Functions and Regulation of the Male System

• Erection Mechanism: Arousal triggers the release of nitric oxide, causing blood vessels in the penis to dilate. Erectile tissues fill with blood and veins are compressed to maintain firmness.
• Sperm Structure:
  • Head: Contains the nucleus ($23$ chromosomes).
  • Acrosome: Cap with enzymes to penetrate the egg.
  • Midpiece: Packed with mitochondria for energy.
  • Tail: Flagellum for movement.
• Capacitation: Physiological changes sperm undergo in the female tract (increased calcium permeability and acrosome responsiveness) to gain the ability to fertilize an egg.
• Hormonal Control:
  • GnRH: From the hypothalamus; starts the cycle.
  • FSH: Stimulates sperm production (spermatogenesis).
  • LH: Stimulates testosterone production by Sertoli/Leydig cells.
  • Testosterone: Primary sex hormone; regulated by negative feedback.

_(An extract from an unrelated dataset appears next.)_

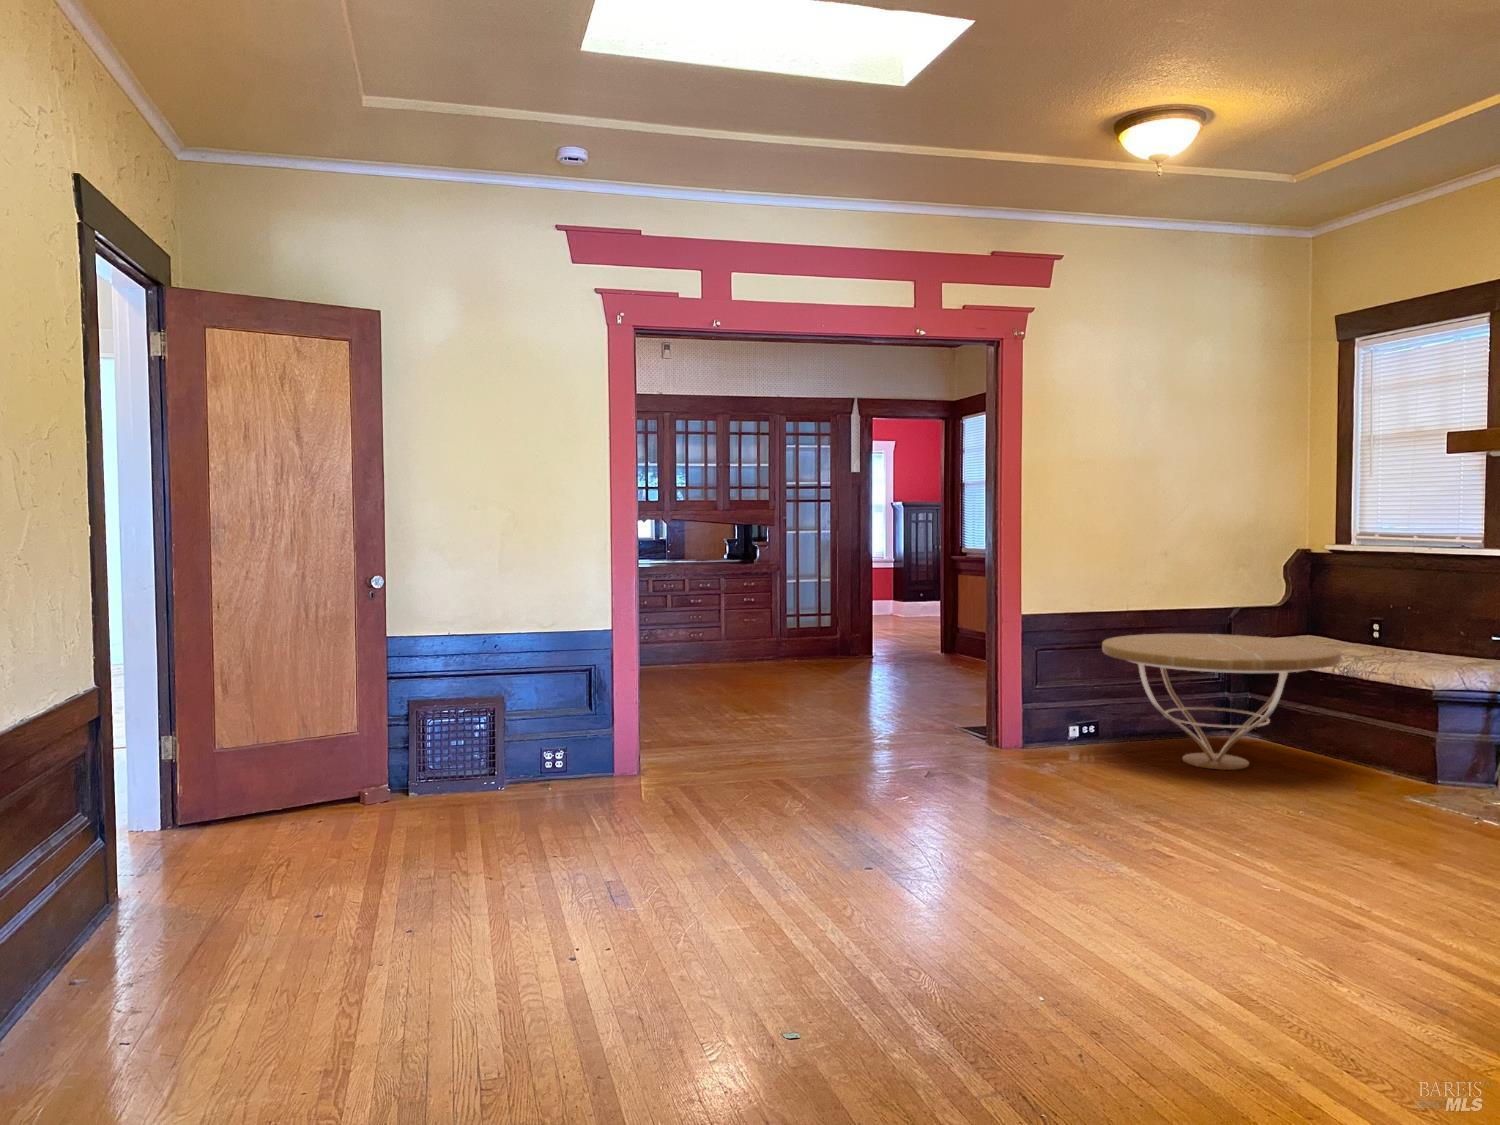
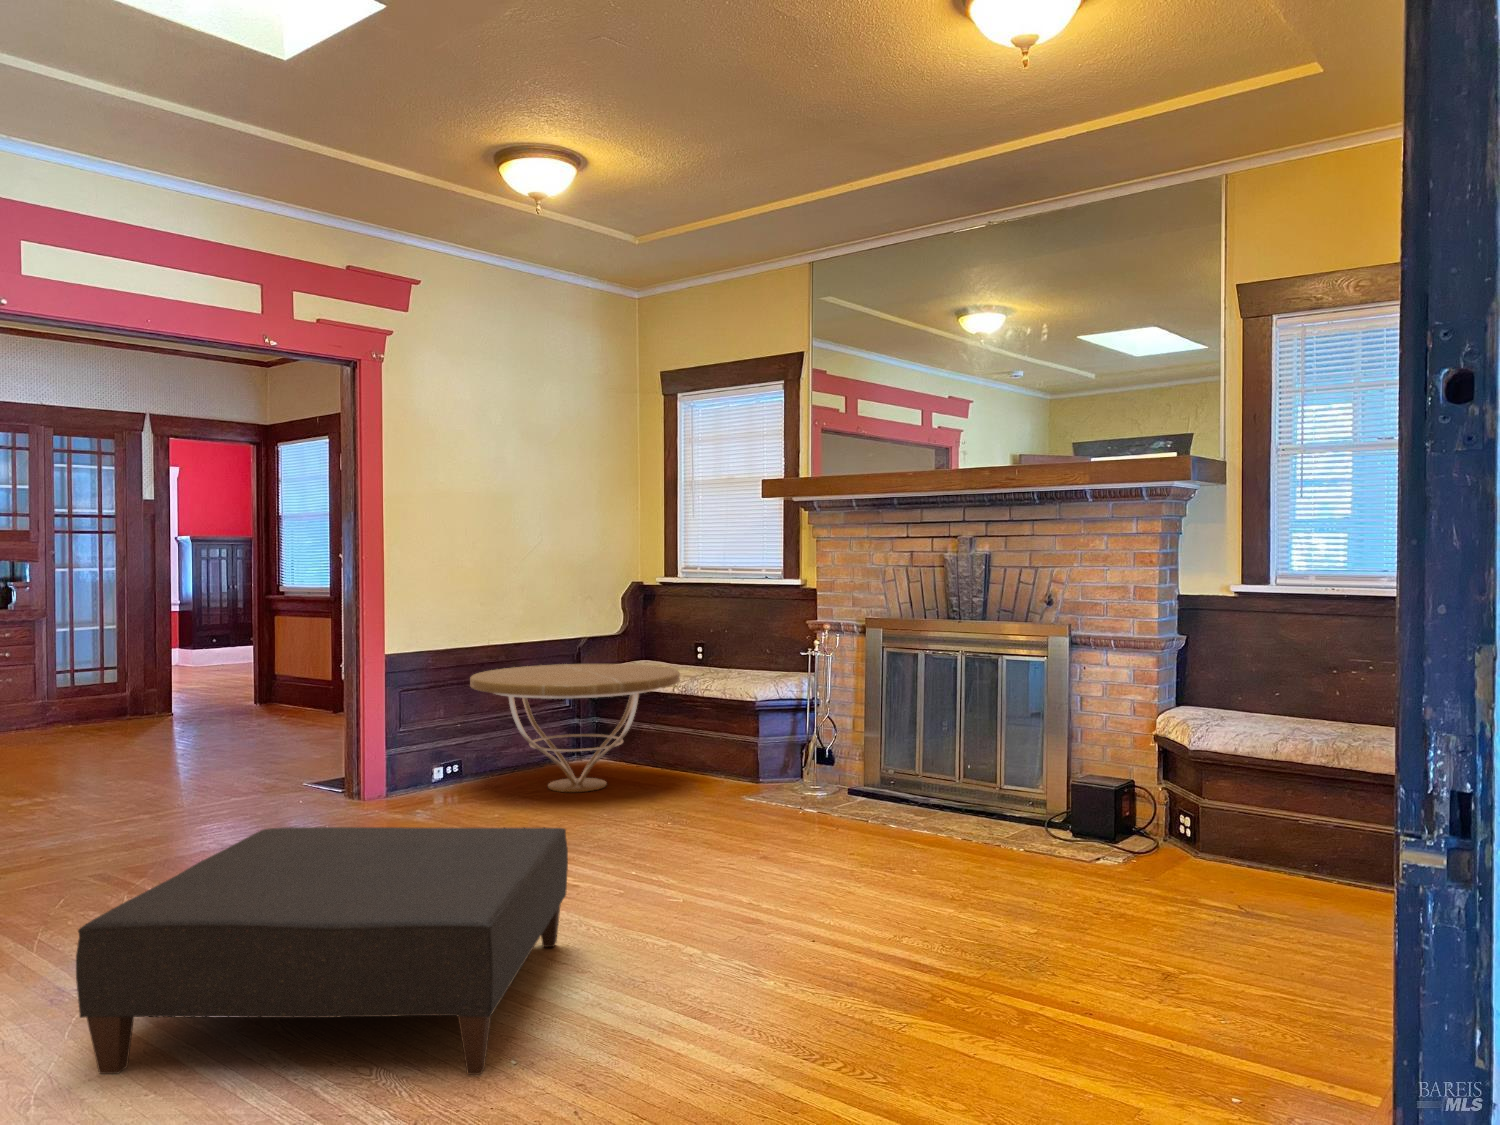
ottoman: none [698,769,1156,1060] -> present [76,827,568,1075]

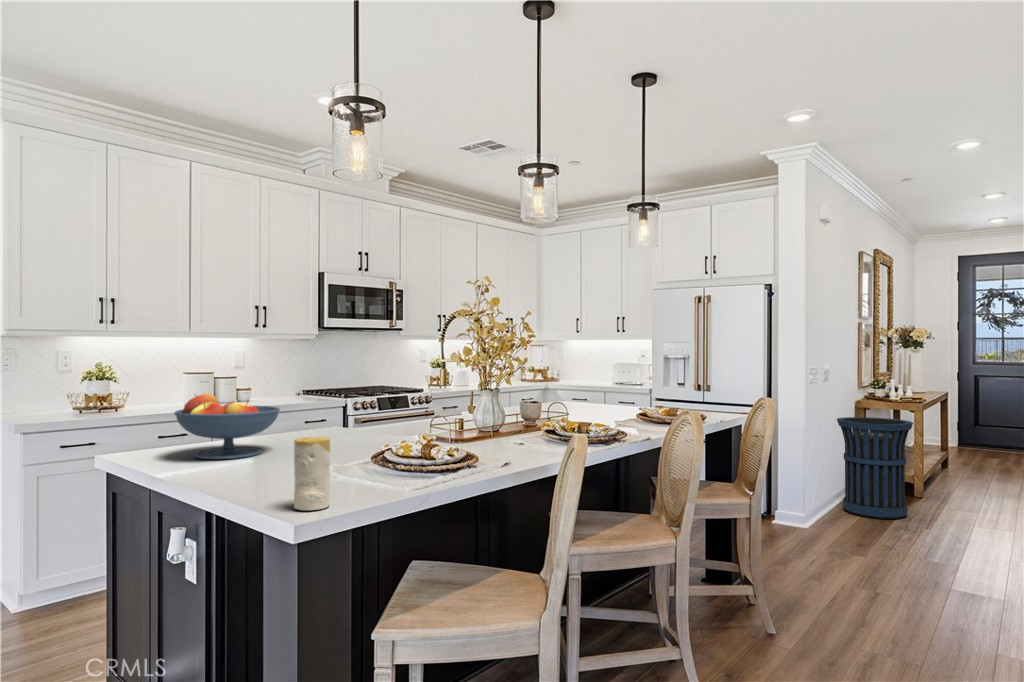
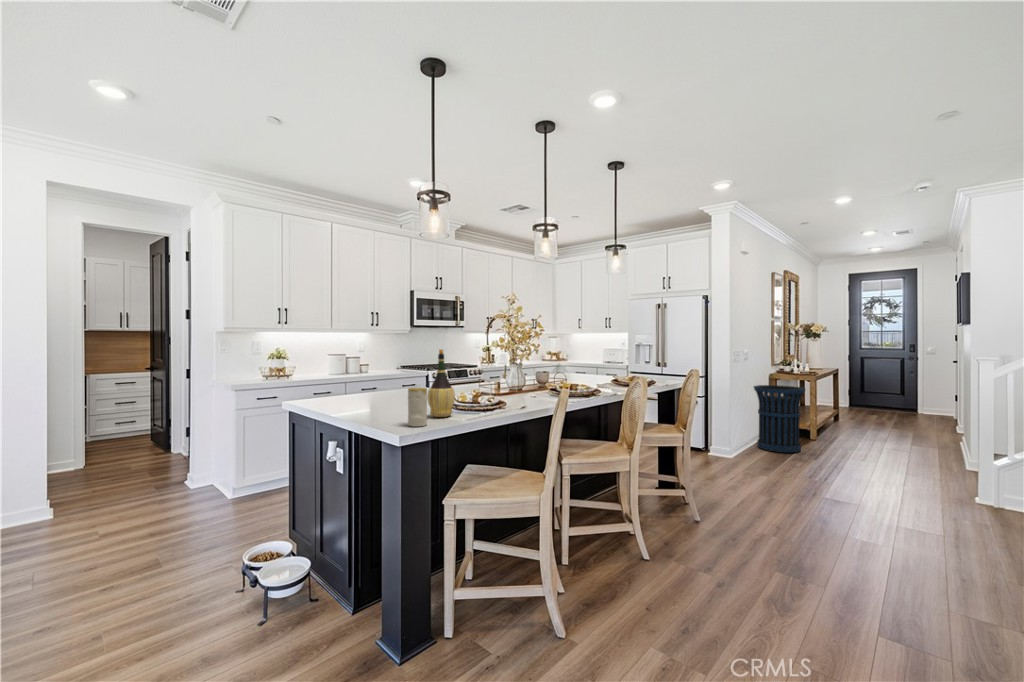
wine bottle: none [333,367,383,488] -> present [427,350,455,417]
fruit bowl: present [175,394,280,459] -> none [334,366,394,403]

Female Reproduction and Hormones

• Ovarian Function: Females are born with all the eggs they will ever have. At ovulation, a follicle bursts and releases an egg.
• Post-Ovulation: The empty follicle becomes the corpus luteum, which secretes progesterone.
• Menstrual Cycle Phases:
  • Menstrual Phase (Days 1–5): Shedding of the endometrium.
  • Follicular Phase (Days 6–14): Follicle matures; Estrogen increases to thicken the lining.
  • Ovulation (Day 14): Egg is released.
  • Luteal Phase (Days 15–28): Corpus luteum forms; Progesterone increases.
• Fertilization and Pregnancy:
  • Fertilization occurs in the fallopian tube.
  • Implantation happens $7$ to $10\,\text{days}$ after ovulation in the uterus.
  • The placenta secretes hCG (the hormone detected in pregnancy tests).

Birth Control and STDs

• Contraception Methods:
  • Barrier: Condoms, diaphragms.
  • Hormonal: Pills, patches, implants (inhibit ovulation).
  • IUD: Copper or hormonal; prevent fertilization/implantation.
  • Emergency Contraception: Plan B or Ella (prevents ovulation, not an abortion).
• Infertility: Inability to conceive after $1\,\text{year}$ of unprotected sex.
• STDs (Sexually Transmitted Diseases):
  • Bacterial: Chlamydia, Gonorrhea, Syphilis (Treatable with antibiotics).
  • Viral: HIV, HPV (vaccine available), Herpes (No cure; managed with antivirals).